香港歴史博物館(Hong Kong Museum of History)に行った。
この博物館は、開館間もないこともあってめぼしい歴史的文物はほとんどない。オリジナルなものといえば先史時代の遺物の他はせいぜい後で述べる日本軍の残した各種の遺留品ぐらいだ。香港割譲を約した南京条約の条約文も置いていたが、レプリカだった。
その代わりといっては何だが、再現された蛋民(船上生活をしていた人々)や各時代の一般家庭の生活空間の模型などは、質量ともに大変充実した展示内容を誇っている。
昔の家族の結婚式や、村の祭りなども再現されている。
祭りで繰り出される巨大な将軍像が目に付いた。
こういった巨大な像を祭りの時の出し物として繰り出す風習は、確かインドにもあったはずだ。習俗の共通を感じる。
我が国の青森県の「ねぶた」も、ひょっとしたら大陸の影響があるのではないか?
江戸時代以前、青森の十三湊は国際的貿易港だったことを忘れてはいけない。
館内に一枚の地図があった。
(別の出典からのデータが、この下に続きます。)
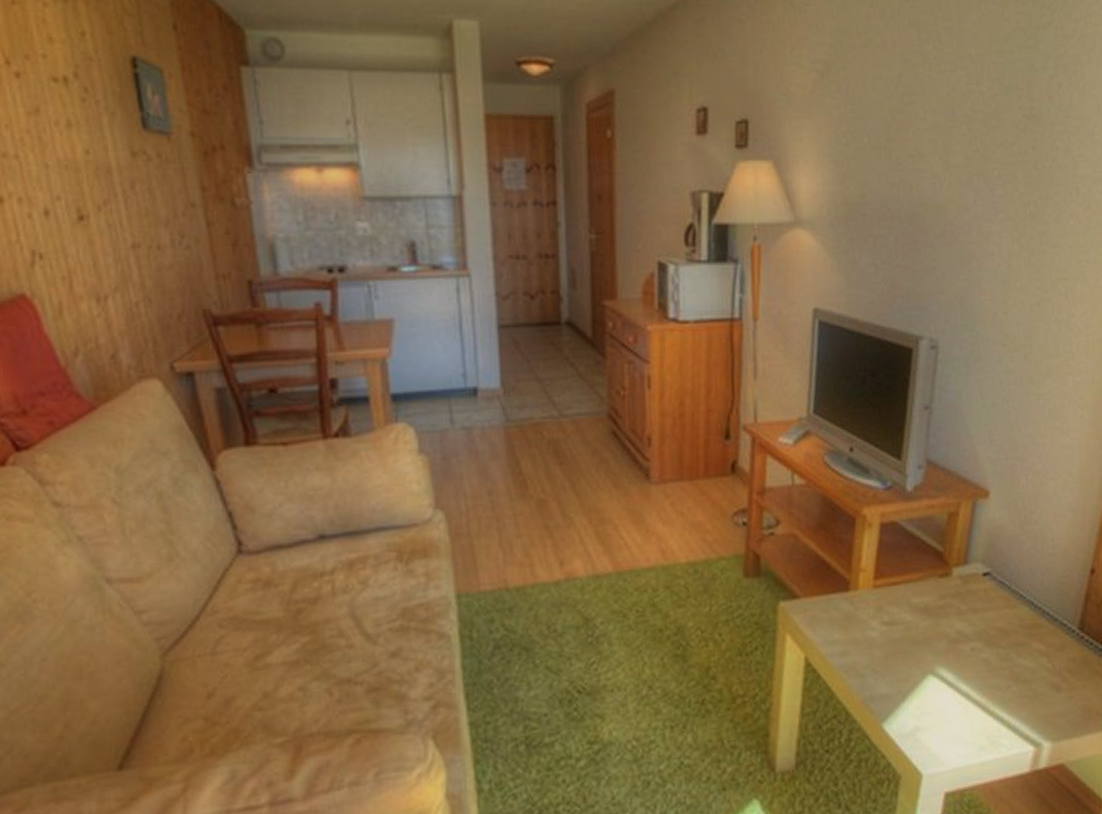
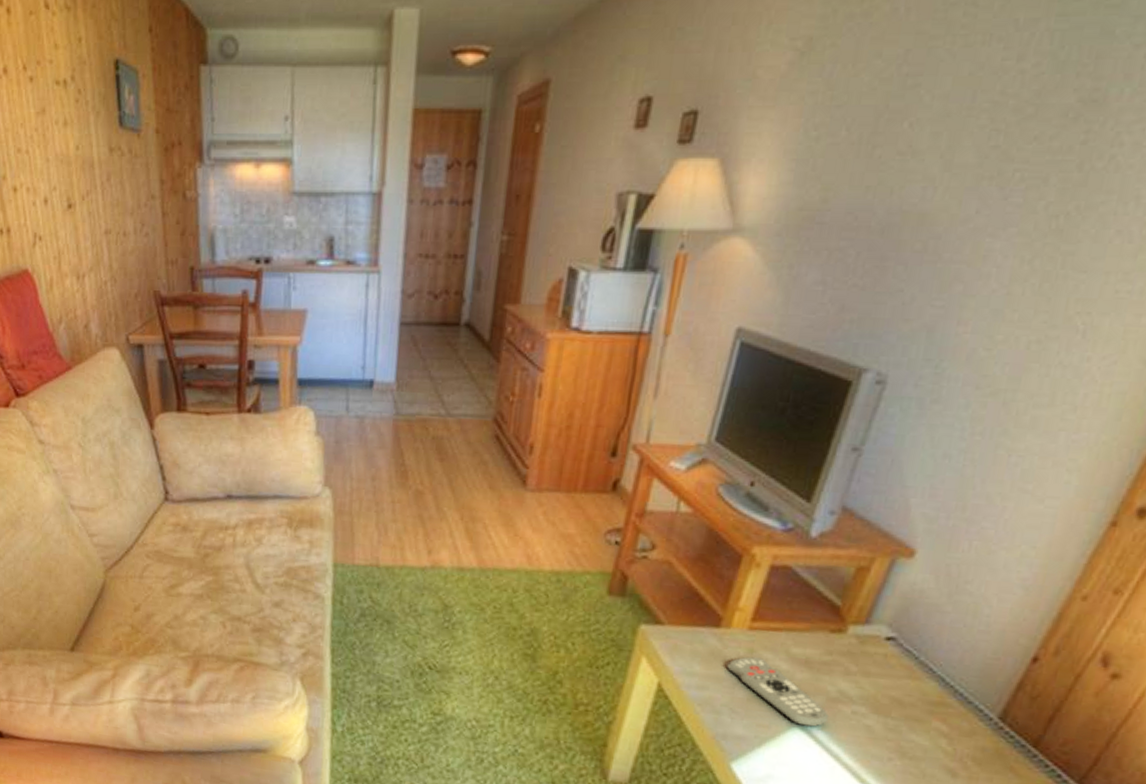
remote control: none [861,613,954,672] -> present [727,656,830,727]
それはイギリスの香港取得後、どれだけ土地が埋め立てられたかを図示していた。
実に沿海部のほとんどが埋立て地であることがわかる。
この地はまさにただの岩山だったのが、そこから並大抵でない人の力によって打ち立てられた街なのだ。
1960年ごろの香港の写真もあった。今とは全く違って、山肌はsquatting hutsで埋め尽くされていた。中共政府の成立によって大量の難民が流入した結果だ。
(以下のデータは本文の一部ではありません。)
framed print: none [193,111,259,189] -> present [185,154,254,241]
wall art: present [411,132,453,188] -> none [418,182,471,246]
だがこの頃以降香港は急速に街並みを変化させていく。「香港に売り飛ばす」という脅し文句が昔の日本でしばしば使われたが、それがリアリティを持つ余地は、今の時代にはもうどこにも見られない。最後に残った「魔窟」の九龍城(Kowloon Walled City)も今は跡形もない。それを惜しむ声がいろいろ聞かれる。あれこそ真の「都市」でありコミュニティーであったと。そうかもしれない。だけど私はそこに住む気がしない。
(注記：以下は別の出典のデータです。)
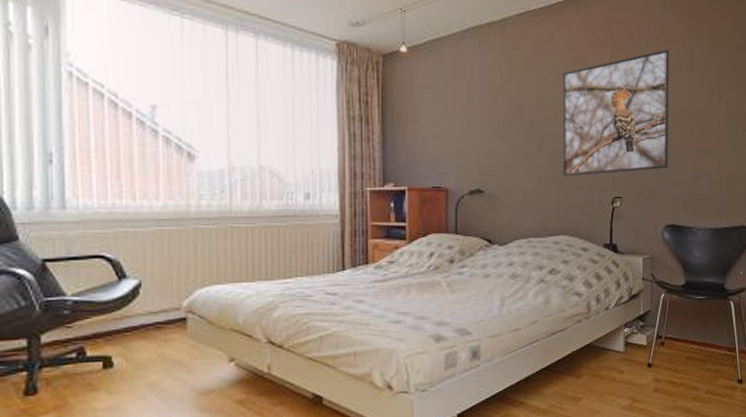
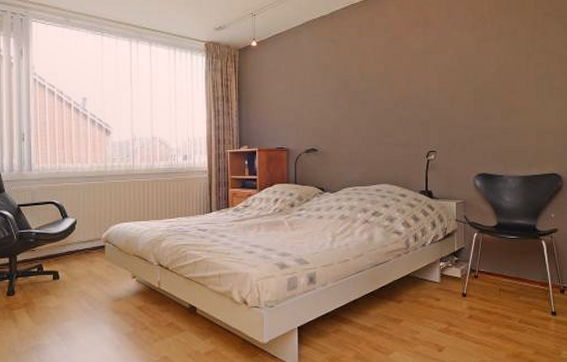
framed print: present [562,49,670,177] -> none [381,24,479,135]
当然のことながら、日本占領時代(1941〜1945)についてのコーナーがあり、しかも相当に詳しかった。
見ていて厭わしく思ったのは、いくつも展示されていた日本軍人の写真の表情が、皆妙にまじめで真剣な顔立ちをしてることだった。
ビクトリア・ピーク近くの山肌で歩哨をする軍人、中環あたりで行進する軍人、皆(
むしろ今の時代の日本人よりよっぽど)質朴で剽悍な顔つきをしていて、だらけた姿勢はみじんも見てとれない。
だが、彼らの ―いや、私を含めた今の人たちもそうなのかもしれない― 真剣さは、外国人には決して伝わっていない。
外国人から見れば、日本人は何をしにやってきて、どのようなことをしたいのかがさっぱりわからなかったに違いない。
略奪をしたいのだったら、(邪悪な意図であるものの)やりたがっていることについては理解できる。
だがそうでもない。
何だかよくわからないお題目を唱えて、それを信じて何だかよくわからぬながらも真剣な顔つきで戦闘している。
そしてそれは日本人以外には全く何だかよくわからない。そうして彼我ともに傷ついて、何だかよくわからないうちに去っていった。
彼らにとって日本軍はジンギスカンのような悪の軍団だったと理解するよりは、人間ならざる猛獣の群が暴走したものであったと理解するしかなかったのではないだろうか。
もっと詳しく博物館を見たかったのだが、この頃になると疲れがドッと押し寄せてきて、トイレの中で座り込んでしまった。
この3日間、徹底的に歩き回った結果だ。
同じ博物館内で雲南地方の古銅器展をやっていて興味深そうだったが、とても回る気力が出せなかった。